Matthew Engel was spot-on in the FT this morning. He noted that the House of Commons used have members who were renowned in other fields -- he refers to Sir Christopher Wren and Sir Isaac Newton. These days no-one with any talent would want to become an MP.
It has become a second-rate job attracting a great many second-rate people, who are not even that skilful at fiddling their expenses.
+++++++++++++++++
I bought myself a new landline telephone today. My existing phone is about nine years old and showing its age. The replacement, another Panasonic, has the merits of two handsets, and, as predicted, a completely insane instruction manual. Curiously, the work that has gone into updating the phone hasn't gone into the instruction manual, which is remarkably similar (in design) to the instruction manual of the nigh-on decade-old Panasonic that the new phones are replacing. It's as if every time a function was changed, it was kludged on paragraph by paragraph to the old manual, with no overall analysis of the overall design.

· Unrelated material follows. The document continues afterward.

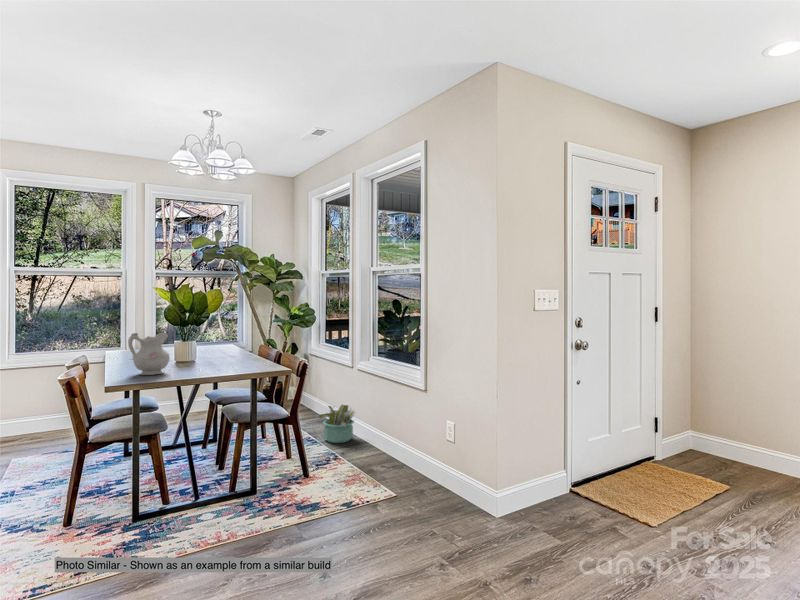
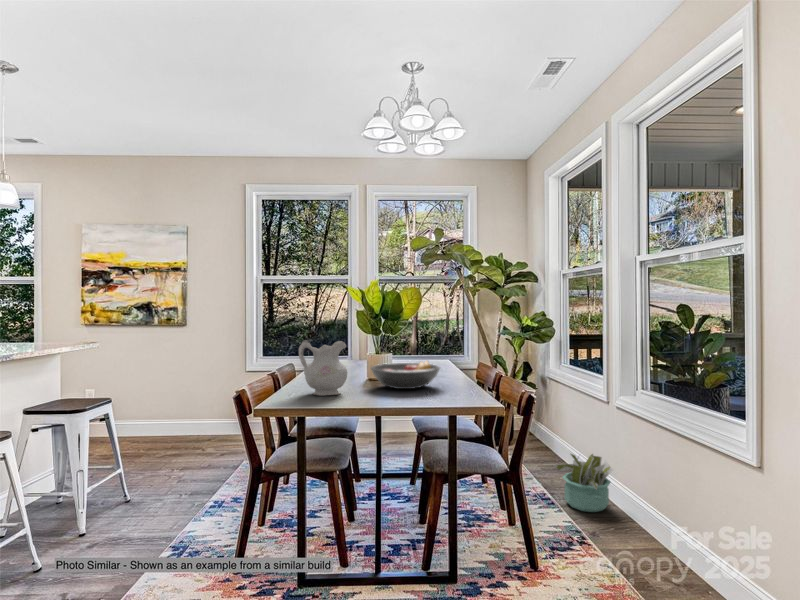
fruit bowl: none [184,344,240,366] -> present [371,361,440,389]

The Panasonic manual for my DVD recorded suffers the same flaw.
The result of this is that there is no "grand vision" in the manual. It is, for example, page 14 before you are told that you need to charge the batteries for seven hours before using the thing at all (it's page 15 before you are told how to turn the thing on and off). However, it does tell me eight pages earlier that I should not install the phone during an electrical storm, and that I should consult my doctor about using the phone if I have a pacemaker installed.
++++++++++++++++
It's an old adage in poker that the short-run is longer than you think. Indeed, I strongly suspect that my run from August to the end of March was down to good fortune. Good runs and bad runs are a bit like the market. They wait until you are convinced that it's not standard deviation before proving to you that they are.
Certainly since the start of April I've been seeing the obverse of this, scrabbling to small gains ($600 in six weeks and 30,000 hands) and getting that 'two steps forward, two steps back' feeling every week. The turnaround at Party has been the most stunning. Having run well there until April 8th, I've run like crap there ever since, losing back just over $1000 (maybe $1300 in open play) in a mixture of $100 and $200 buy ins. This about a 12,000-hand run -- quite substantial and enough to lead to doubts that you have been "found out". But the 12k number of hands isn't really that great. That's only about 800 pairs, of which only 90 or so will turn into sets. Throw in the AK, AQ, suited connectors, etc, and you have about 400 hands that "matter". Make it an 55:45 chance that you have a good win or a bad loss (say, $50 average) on those 400 hands. If you run 240 to 160, you are $4k up. If you run 190 to 210, you are $1k down. In other words, a twist on just 50 of those 12,000 hands can make $5k difference. When you look at it that way, it can easily be a bad run.